TEXT SHOWN =
___
Dr. Edward Allred, owner of Los Alamitos, has written an open letter to Quarter horse owners, trainers and nominators to races at his Orange County, Calif., racetrack about the hair follicle testing program he has implemented for some high-profile races to stop abuse of performance enhancing drugs like clenbuterol, albuterol and zilpaterol, including off-label varieties.
In addition, Allred is urging other states and the American Quarter Horse Association to adopt similar testing measures, he says, “to save the sport we all love.”
Following is the complete text of that letter:
Horse Owners, Trainers & Nominators to Races at Los Alamitos Race Course;
The El Primero and La Primera Derby Trials were, as announced as of December 2014, the first to utilize post-race hair testing by the University of California, Davis Kenneth L. Maddy Laboratory of all the presumed qualifiers. All were negative for Clenbuterol with the exception of Runaway Fire, owned by San Gregorio Racing Stables, Inc. and World Champion Racing Stables, LLC. This horse was given a non-time and the eleventh fastest horse was advanced to the finals.
___
Extracted records
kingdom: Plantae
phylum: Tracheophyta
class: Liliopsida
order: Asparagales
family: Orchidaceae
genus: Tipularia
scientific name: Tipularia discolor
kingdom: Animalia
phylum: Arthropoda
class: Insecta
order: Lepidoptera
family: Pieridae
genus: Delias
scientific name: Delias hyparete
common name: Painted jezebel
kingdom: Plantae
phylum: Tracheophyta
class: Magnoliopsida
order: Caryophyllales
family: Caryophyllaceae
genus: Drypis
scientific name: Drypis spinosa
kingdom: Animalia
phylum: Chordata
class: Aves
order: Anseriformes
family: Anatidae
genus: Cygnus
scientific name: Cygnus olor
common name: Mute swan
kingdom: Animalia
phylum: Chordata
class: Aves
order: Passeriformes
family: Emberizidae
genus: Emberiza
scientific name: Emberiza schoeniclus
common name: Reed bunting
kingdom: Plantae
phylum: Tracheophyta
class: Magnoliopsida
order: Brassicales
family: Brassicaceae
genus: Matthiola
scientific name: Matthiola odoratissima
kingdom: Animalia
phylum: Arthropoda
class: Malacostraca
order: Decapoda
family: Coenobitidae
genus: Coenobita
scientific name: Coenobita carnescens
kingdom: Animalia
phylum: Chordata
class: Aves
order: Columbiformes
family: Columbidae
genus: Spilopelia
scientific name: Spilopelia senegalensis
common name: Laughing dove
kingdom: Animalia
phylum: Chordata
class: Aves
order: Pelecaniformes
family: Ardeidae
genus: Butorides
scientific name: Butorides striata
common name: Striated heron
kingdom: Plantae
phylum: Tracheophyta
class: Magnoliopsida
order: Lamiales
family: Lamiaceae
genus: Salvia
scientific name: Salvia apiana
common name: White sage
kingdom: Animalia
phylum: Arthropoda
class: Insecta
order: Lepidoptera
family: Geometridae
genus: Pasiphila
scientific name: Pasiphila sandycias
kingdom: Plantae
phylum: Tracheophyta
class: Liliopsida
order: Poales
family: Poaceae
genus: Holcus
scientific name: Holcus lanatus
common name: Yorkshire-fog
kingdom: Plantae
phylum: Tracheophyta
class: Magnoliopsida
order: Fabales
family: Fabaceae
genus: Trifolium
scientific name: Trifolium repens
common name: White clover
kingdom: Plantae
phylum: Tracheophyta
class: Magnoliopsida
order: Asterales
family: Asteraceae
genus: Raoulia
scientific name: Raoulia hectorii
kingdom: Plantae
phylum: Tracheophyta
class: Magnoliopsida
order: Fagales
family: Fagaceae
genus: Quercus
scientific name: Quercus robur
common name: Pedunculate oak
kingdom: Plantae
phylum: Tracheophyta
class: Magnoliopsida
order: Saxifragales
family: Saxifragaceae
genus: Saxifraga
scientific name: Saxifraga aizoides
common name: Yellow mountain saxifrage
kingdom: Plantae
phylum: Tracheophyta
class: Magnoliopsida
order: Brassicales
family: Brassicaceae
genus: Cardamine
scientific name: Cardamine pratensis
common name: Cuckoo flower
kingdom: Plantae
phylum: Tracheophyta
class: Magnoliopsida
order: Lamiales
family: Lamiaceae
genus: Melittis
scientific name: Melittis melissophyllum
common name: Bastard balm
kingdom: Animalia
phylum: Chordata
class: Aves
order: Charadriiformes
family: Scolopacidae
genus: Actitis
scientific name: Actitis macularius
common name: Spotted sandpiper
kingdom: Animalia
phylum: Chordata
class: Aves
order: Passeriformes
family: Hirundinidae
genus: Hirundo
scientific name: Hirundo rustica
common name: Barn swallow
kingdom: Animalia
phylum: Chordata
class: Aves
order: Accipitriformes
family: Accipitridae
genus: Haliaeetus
___
REQUIRED TASK 1 =
Which laboratory did the post-race hair testing described in the racetrack letter text?
REQUIRED TASK 2 =
Summarize the racetrack letter text in two sentences.
REQUIRED TASK 3 =
Repeat the part of the racetrack letter text between "Following is the" and "to the finals.", inclusive.

CORRECT OUTPUT 1 =
The University of California, Davis Kenneth L. Maddy Laboratory.

CORRECT OUTPUT 2 =
Dr. Edward Allred, owner of Los Alamitos, wrote an open letter about the hair follicle testing program he put in place for some high-profile races to stop abuse of performance-enhancing drugs, and he urged other states and the American Quarter Horse Association to adopt similar measures. In the El Primero and La Primera Derby Trials, the first to use post-race hair testing, every presumed qualifier was negative for Clenbuterol except Runaway Fire, which received a non-time, and the eleventh fastest horse advanced to the finals.

CORRECT OUTPUT 3 =
Following is the complete text of that letter:
Horse Owners, Trainers & Nominators to Races at Los Alamitos Race Course;
The El Primero and La Primera Derby Trials were, as announced as of December 2014, the first to utilize post-race hair testing by the University of California, Davis Kenneth L. Maddy Laboratory of all the presumed qualifiers. All were negative for Clenbuterol with the exception of Runaway Fire, owned by San Gregorio Racing Stables, Inc. and World Champion Racing Stables, LLC. This horse was given a non-time and the eleventh fastest horse was advanced to the finals.